### YOUR OBJECTIVE
Convert the lines of all the rows below into a numbered list, skipping blank lines and leaving out the pictures.

(Beginning of MATERIAL SHOWN)

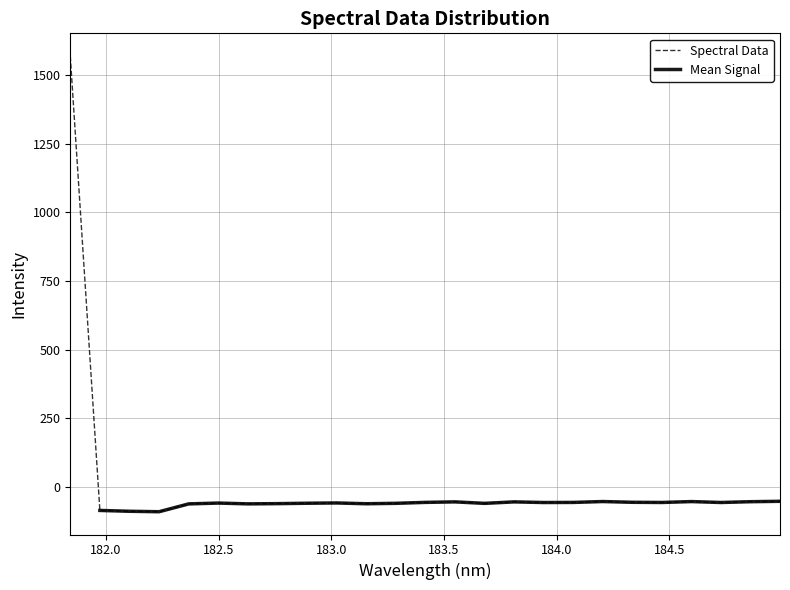

Reading right to left, extract all data points from this chart.

-53.0	-54.4	-57.3	-54.0	-57.2	-56.6	-53.8	-57.1	-57.4	-55.1	-60.5	-55.1	-56.9	-60.3	-61.9	-59.0	-60.0	-61.5	-62.3	-59.4	-62.4	-91.0	-89.3	-86.3	1570.0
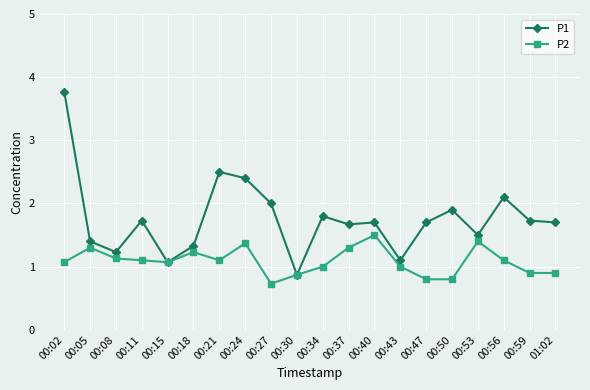

Which series changed the most between 00:40 and 00:59?

P2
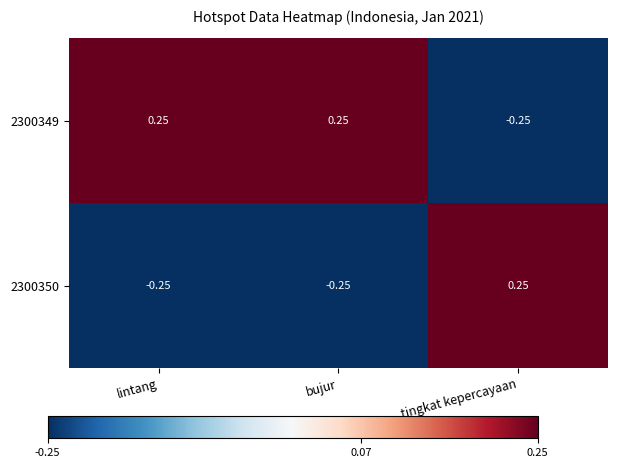

At which label does 2300350 first exceed 0?

tingkat kepercayaan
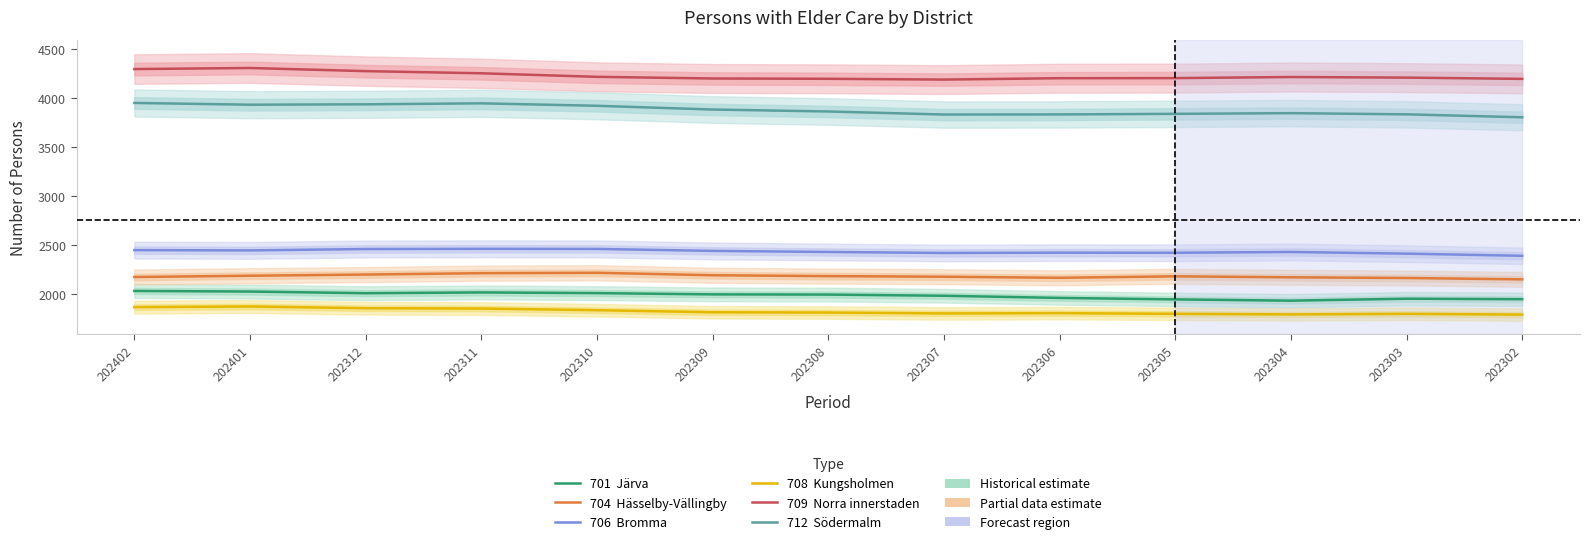

Between 202309 and 202307, which series saw the biggest shift?

712  Södermalm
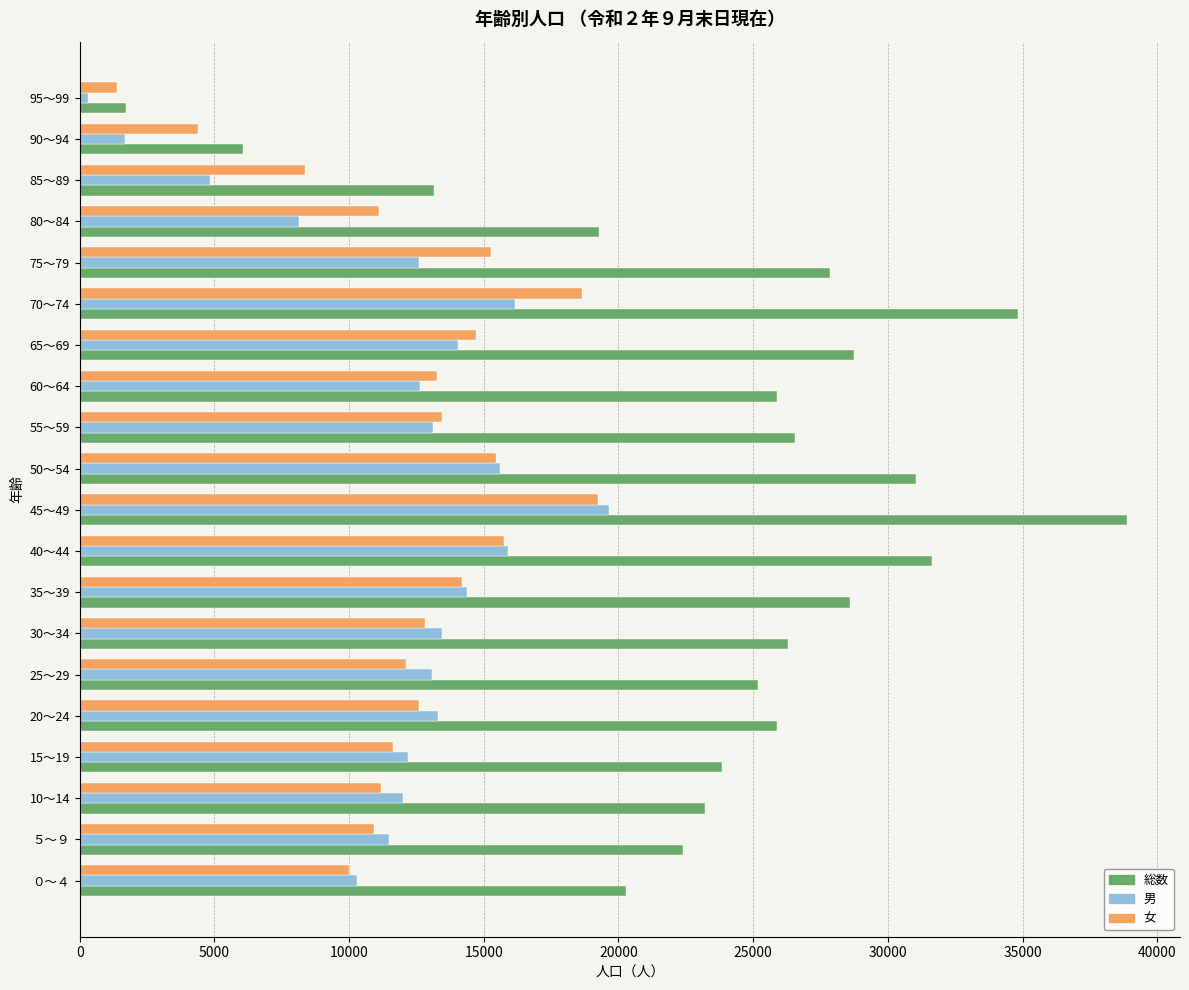

What is the difference between the maximum and minimum values in the 総数 series?

37189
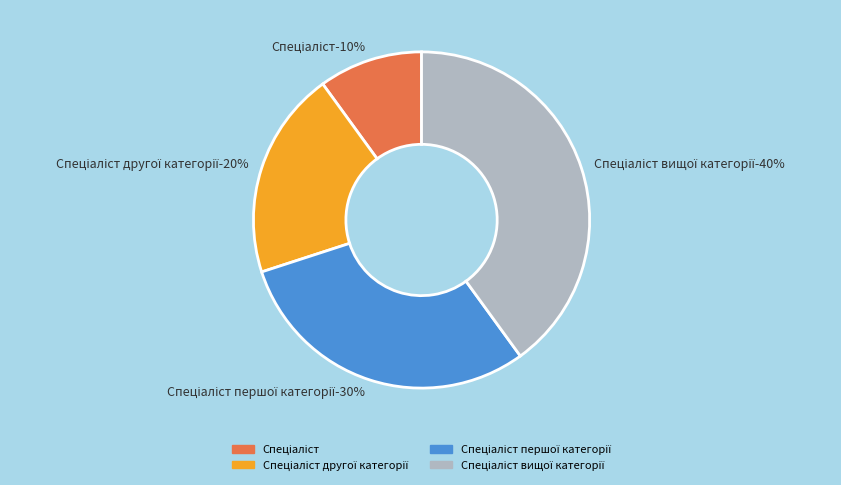

What portion of the pie excludes Спеціаліст другої категорії?

80.0%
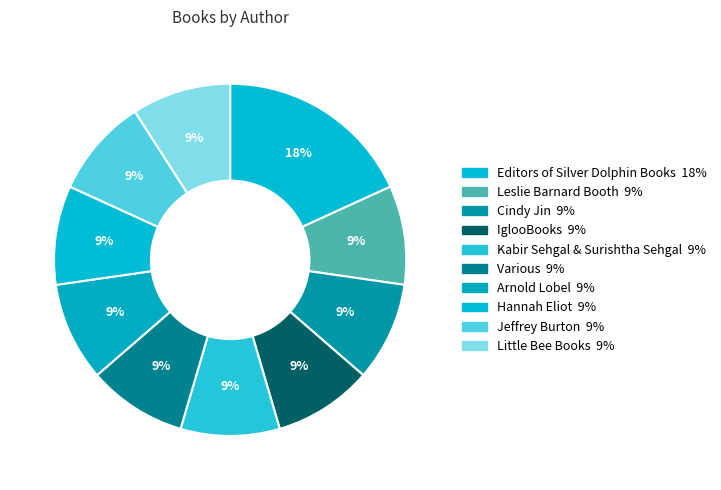

How many segments does this pie chart have?

10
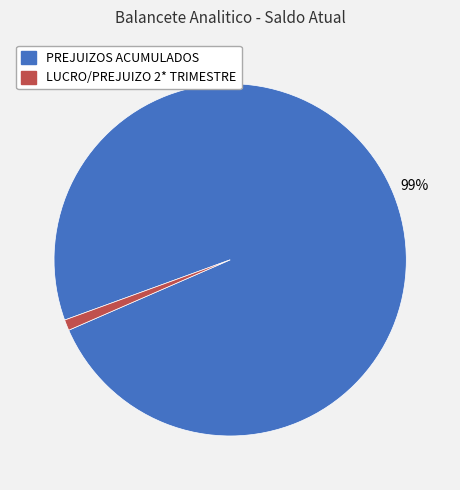

True or false: PREJUIZOS ACUMULADOS accounts for 86% of the total.

False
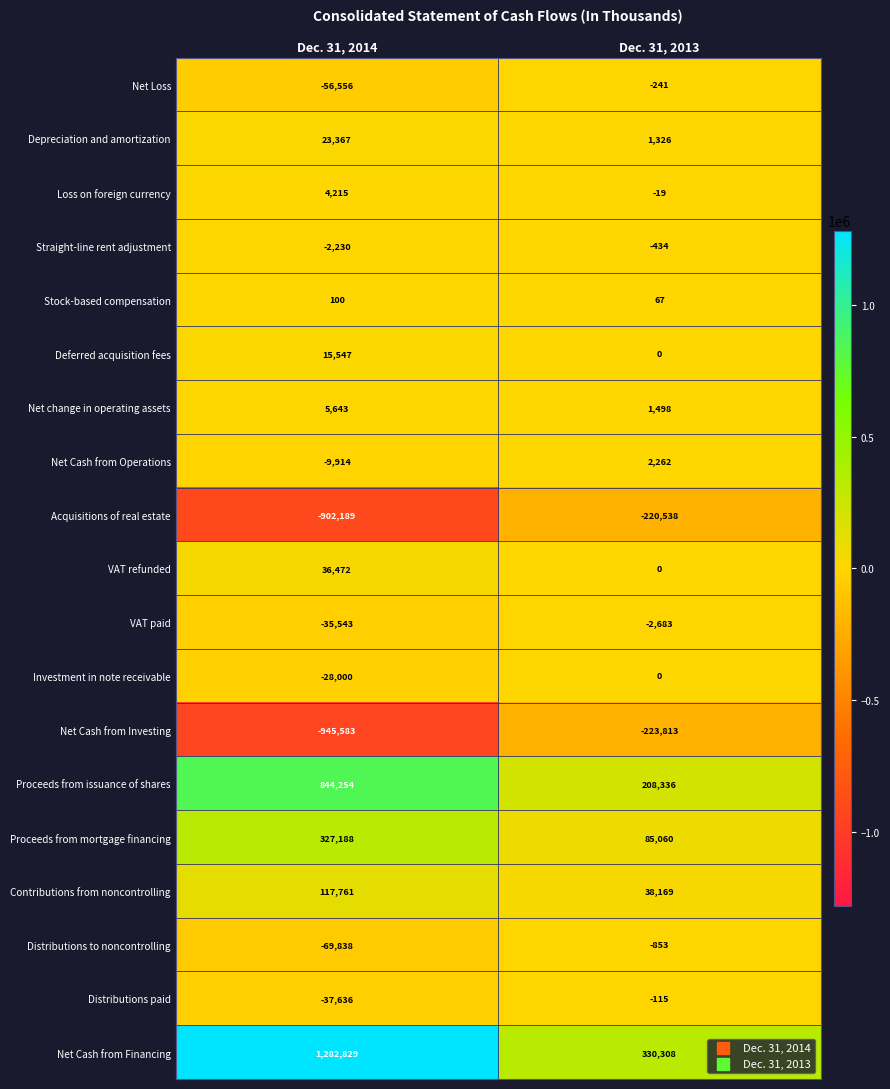

How many data points in Proceeds from mortgage financing are less than 327188?

1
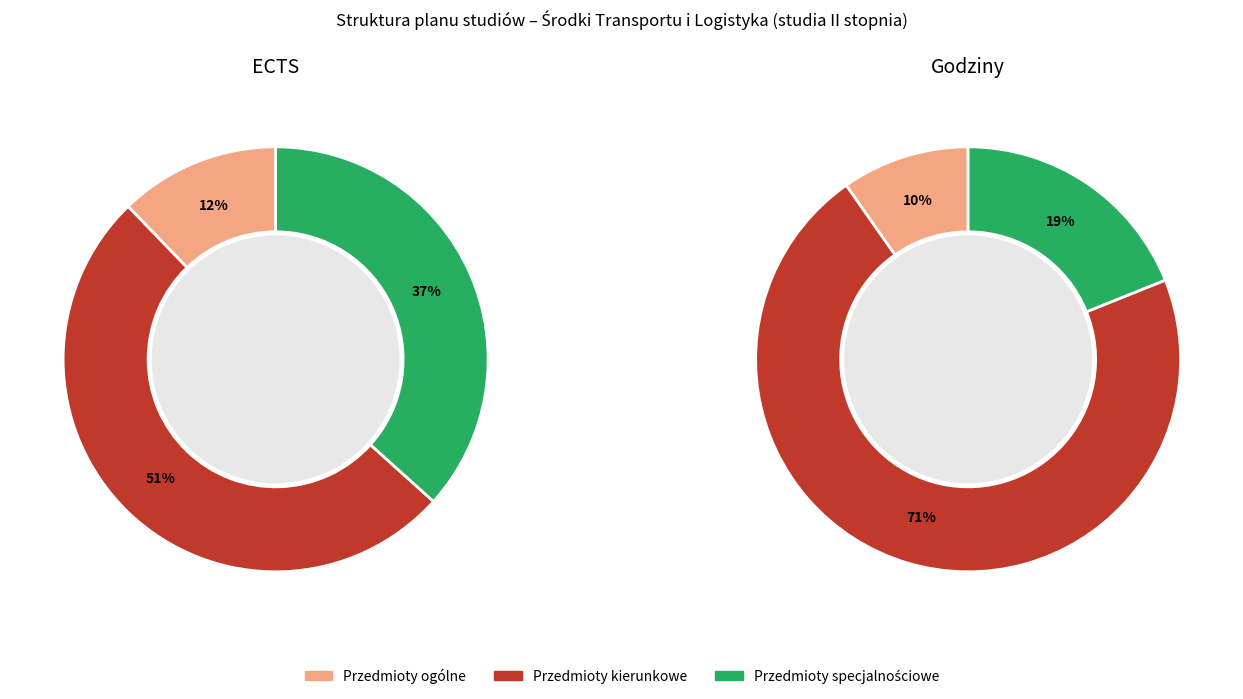

To the nearest percent, what portion does Przedmioty specjalnościowe represent?

37%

(End of MATERIAL SHOWN)

### TASK RESPONSE
1. Reading right to left, extract all data points from this chart.
2. -53.0	-54.4	-57.3	-54.0	-57.2	-56.6	-53.8	-57.1	-57.4	-55.1	-60.5	-55.1	-56.9	-60.3	-61.9	-59.0	-60.0	-61.5	-62.3	-59.4	-62.4	-91.0	-89.3	-86.3	1570.0
3. Which series changed the most between 00:40 and 00:59?
4. P2
5. At which label does 2300350 first exceed 0?
6. tingkat kepercayaan
7. Between 202309 and 202307, which series saw the biggest shift?
8. 712  Södermalm
9. What is the difference between the maximum and minimum values in the 総数 series?
10. 37189
11. What portion of the pie excludes Спеціаліст другої категорії?
12. 80.0%
13. How many segments does this pie chart have?
14. 10
15. True or false: PREJUIZOS ACUMULADOS accounts for 86% of the total.
16. False
17. How many data points in Proceeds from mortgage financing are less than 327188?
18. 1
19. To the nearest percent, what portion does Przedmioty specjalnościowe represent?
20. 37%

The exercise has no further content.